-- DATA TO PROCESS start --

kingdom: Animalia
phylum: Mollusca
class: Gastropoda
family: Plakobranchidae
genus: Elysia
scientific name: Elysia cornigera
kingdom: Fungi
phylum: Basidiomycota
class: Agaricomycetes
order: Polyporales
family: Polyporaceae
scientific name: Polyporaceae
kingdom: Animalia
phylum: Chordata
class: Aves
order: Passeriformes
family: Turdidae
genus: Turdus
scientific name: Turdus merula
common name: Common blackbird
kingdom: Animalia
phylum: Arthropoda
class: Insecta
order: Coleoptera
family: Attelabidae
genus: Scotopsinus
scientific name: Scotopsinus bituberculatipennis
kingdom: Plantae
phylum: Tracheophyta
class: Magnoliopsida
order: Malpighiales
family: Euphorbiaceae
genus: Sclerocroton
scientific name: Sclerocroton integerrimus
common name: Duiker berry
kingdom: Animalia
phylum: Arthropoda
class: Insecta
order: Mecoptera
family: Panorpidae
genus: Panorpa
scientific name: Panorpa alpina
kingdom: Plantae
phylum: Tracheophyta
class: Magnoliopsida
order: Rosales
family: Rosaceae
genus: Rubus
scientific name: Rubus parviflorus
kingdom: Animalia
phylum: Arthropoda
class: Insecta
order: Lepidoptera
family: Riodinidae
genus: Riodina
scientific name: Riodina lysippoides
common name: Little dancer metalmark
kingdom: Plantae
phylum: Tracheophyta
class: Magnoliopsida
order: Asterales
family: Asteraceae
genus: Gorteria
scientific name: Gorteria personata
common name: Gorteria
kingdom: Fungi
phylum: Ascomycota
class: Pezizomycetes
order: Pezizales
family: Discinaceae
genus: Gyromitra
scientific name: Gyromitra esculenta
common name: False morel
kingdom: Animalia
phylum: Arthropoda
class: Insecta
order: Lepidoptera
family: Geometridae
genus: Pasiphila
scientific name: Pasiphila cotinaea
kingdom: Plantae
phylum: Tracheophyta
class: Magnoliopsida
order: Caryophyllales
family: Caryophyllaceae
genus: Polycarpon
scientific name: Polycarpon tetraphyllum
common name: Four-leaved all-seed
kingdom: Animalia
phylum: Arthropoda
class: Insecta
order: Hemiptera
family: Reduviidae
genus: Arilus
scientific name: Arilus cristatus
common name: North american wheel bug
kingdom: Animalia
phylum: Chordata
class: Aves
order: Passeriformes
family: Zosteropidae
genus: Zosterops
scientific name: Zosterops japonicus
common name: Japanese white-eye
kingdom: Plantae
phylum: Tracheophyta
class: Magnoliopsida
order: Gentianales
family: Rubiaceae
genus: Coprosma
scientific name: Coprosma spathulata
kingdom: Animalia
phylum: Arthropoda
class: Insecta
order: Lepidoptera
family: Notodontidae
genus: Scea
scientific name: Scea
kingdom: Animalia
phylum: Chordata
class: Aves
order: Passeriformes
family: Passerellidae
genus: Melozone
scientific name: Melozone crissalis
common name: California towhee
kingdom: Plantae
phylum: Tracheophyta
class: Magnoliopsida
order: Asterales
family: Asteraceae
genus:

-- DATA TO PROCESS end --

▶ [WHAT YOU WILL DO]: Output as a Markdown table, with columns named Row and Line, the lines from the one containing "family: Reduviidae" through the last line, inclusive. Leave out blank lines.

▶ [RESULT BELOW]:
| Row | Line |
|---|---|
| 1 | family: Reduviidae |
| 2 | genus: Arilus |
| 3 | scientific name: Arilus cristatus |
| 4 | common name: North american wheel bug |
| 5 | kingdom: Animalia |
| 6 | phylum: Chordata |
| 7 | class: Aves |
| 8 | order: Passeriformes |
| 9 | family: Zosteropidae |
| 10 | genus: Zosterops |
| 11 | scientific name: Zosterops japonicus |
| 12 | common name: Japanese white-eye |
| 13 | kingdom: Plantae |
| 14 | phylum: Tracheophyta |
| 15 | class: Magnoliopsida |
| 16 | order: Gentianales |
| 17 | family: Rubiaceae |
| 18 | genus: Coprosma |
| 19 | scientific name: Coprosma spathulata |
| 20 | kingdom: Animalia |
| 21 | phylum: Arthropoda |
| 22 | class: Insecta |
| 23 | order: Lepidoptera |
| 24 | family: Notodontidae |
| 25 | genus: Scea |
| 26 | scientific name: Scea |
| 27 | kingdom: Animalia |
| 28 | phylum: Chordata |
| 29 | class: Aves |
| 30 | order: Passeriformes |
| 31 | family: Passerellidae |
| 32 | genus: Melozone |
| 33 | scientific name: Melozone crissalis |
| 34 | common name: California towhee |
| 35 | kingdom: Plantae |
| 36 | phylum: Tracheophyta |
| 37 | class: Magnoliopsida |
| 38 | order: Asterales |
| 39 | family: Asteraceae |
| 40 | genus: |